As the black label count mounted I overheard libérateur untruthfully claiming that he was from Saint-Denis, opposite the stade de France, and was told that claiming a fashionable Paris arrondissement as a home-base was a trend amongst South Africa’s sapeurs. ‘Better than saying you are from Salt River, Parow or Goodwood,’ explained Gur. This is an interesting bit of schizophrenia, and dovetails with linguistics Professor C.B. Vigouroux’s claim that ‘the majority (of Francophone migrants) did not initially plan to emigrate to South Africa’, and that ‘Job insecurity, economic precariousness, and an increasing climate of hostility and physical violence towards African outsiders have prompted many of them to want to “escape”, from what they characterize as a “prison”, or “grave”’. It is likely then, that the Sape in South Africa are party to a much greater delusion about the future prospects for Congolese expatriates.
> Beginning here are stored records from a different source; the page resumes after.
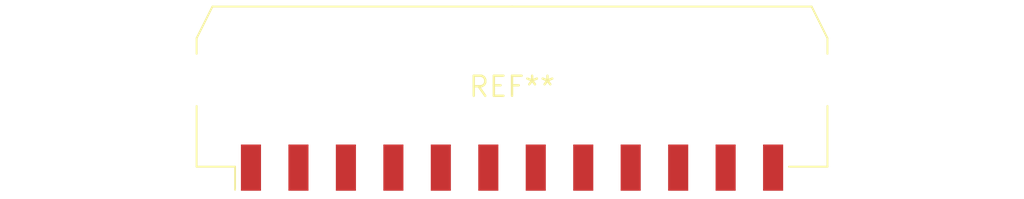
<source format=kicad_pcb>
(kicad_pcb (version 20240108) (generator pcbnew)

  (general
    (thickness 1.6)
  )

  (paper "A4")
  (layers
    (0 "F.Cu" signal)
    (31 "B.Cu" signal)
    (32 "B.Adhes" user "B.Adhesive")
    (33 "F.Adhes" user "F.Adhesive")
    (34 "B.Paste" user)
    (35 "F.Paste" user)
    (36 "B.SilkS" user "B.Silkscreen")
    (37 "F.SilkS" user "F.Silkscreen")
    (38 "B.Mask" user)
    (39 "F.Mask" user)
    (40 "Dwgs.User" user "User.Drawings")
    (41 "Cmts.User" user "User.Comments")
    (42 "Eco1.User" user "User.Eco1")
    (43 "Eco2.User" user "User.Eco2")
    (44 "Edge.Cuts" user)
    (45 "Margin" user)
    (46 "B.CrtYd" user "B.Courtyard")
    (47 "F.CrtYd" user "F.Courtyard")
    (48 "B.Fab" user)
    (49 "F.Fab" user)
    (50 "User.1" user)
    (51 "User.2" user)
    (52 "User.3" user)
    (53 "User.4" user)
    (54 "User.5" user)
    (55 "User.6" user)
    (56 "User.7" user)
    (57 "User.8" user)
    (58 "User.9" user)
  )

  (setup
    (pad_to_mask_clearance 0)
    (pcbplotparams
      (layerselection 0x00010fc_ffffffff)
      (plot_on_all_layers_selection 0x0000000_00000000)
      (disableapertmacros false)
      (usegerberextensions false)
      (usegerberattributes false)
      (usegerberadvancedattributes false)
      (creategerberjobfile false)
      (dashed_line_dash_ratio 12.000000)
      (dashed_line_gap_ratio 3.000000)
      (svgprecision 4)
      (plotframeref false)
      (viasonmask false)
      (mode 1)
      (useauxorigin false)
      (hpglpennumber 1)
      (hpglpenspeed 20)
      (hpglpendiameter 15.000000)
      (dxfpolygonmode false)
      (dxfimperialunits false)
      (dxfusepcbnewfont false)
      (psnegative false)
      (psa4output false)
      (plotreference false)
      (plotvalue false)
      (plotinvisibletext false)
      (sketchpadsonfab false)
      (subtractmaskfromsilk false)
      (outputformat 1)
      (mirror false)
      (drillshape 1)
      (scaleselection 1)
      (outputdirectory "")
    )
  )

  (net 0 "")

  (footprint "Molex_Micro-Fit_3.0_43650-1210_1x12-1MP_P3.00mm_Horizontal" (layer "F.Cu") (at 0 0))

)

</source>
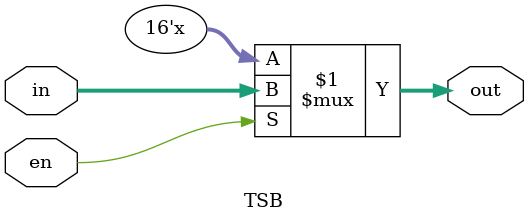
<source format=v>
module TSB(
	input [15:0] in,
	input en,
	output [15:0] out);

	assign out = en ? in : 16'bzzzzzzzzzzzzzzzz;

endmodule
</source>
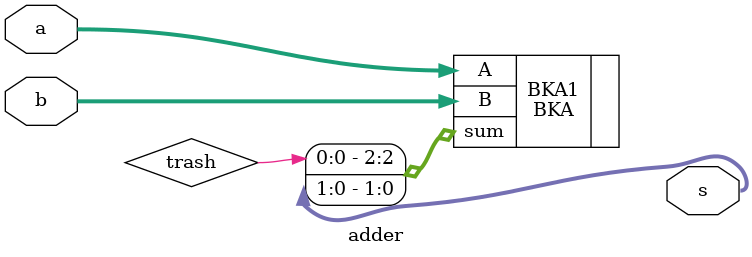
<source format=sv>

module adder #(parameter width = 2)(
    input logic [width-1:0] a,b,
    output logic [width-1:0] s
    );
    

    //assign s = a + b;
    logic trash;
    BKA #(.width(width)) BKA1(.A(a), .B(b), .sum({trash, s}));
endmodule

</source>
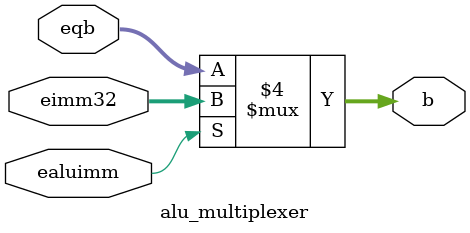
<source format=v>
`timescale 1ns / 1ps


module alu_multiplexer(
    input wire [31:0] eqb,
    input wire [31:0] eimm32,
    input wire ealuimm,
    output reg [31:0] b
    );
    always @ (*) begin
        if (ealuimm == 0) begin 
            b <= eqb;
        end
        else begin
            b <= eimm32;
        end
    end
endmodule

</source>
They create a parallel world in which participants can feel less excluded from the realities of power, wealth and influence than they really are. But one can easily get carried away talking about the politics of socioeconomic subcultures. Most of Parow’s Congolese peacocks were less reflexive about their interpretation of sapology, claiming it was simply about the enjoyment of clothes. When I asked Libérateur what challenges he had faced in South Africa he did not hesitate to say, ‘Shoes. You just can’t get a good leather shoe in this country. I have to order them over the internet, or get overseas friends to send them over.’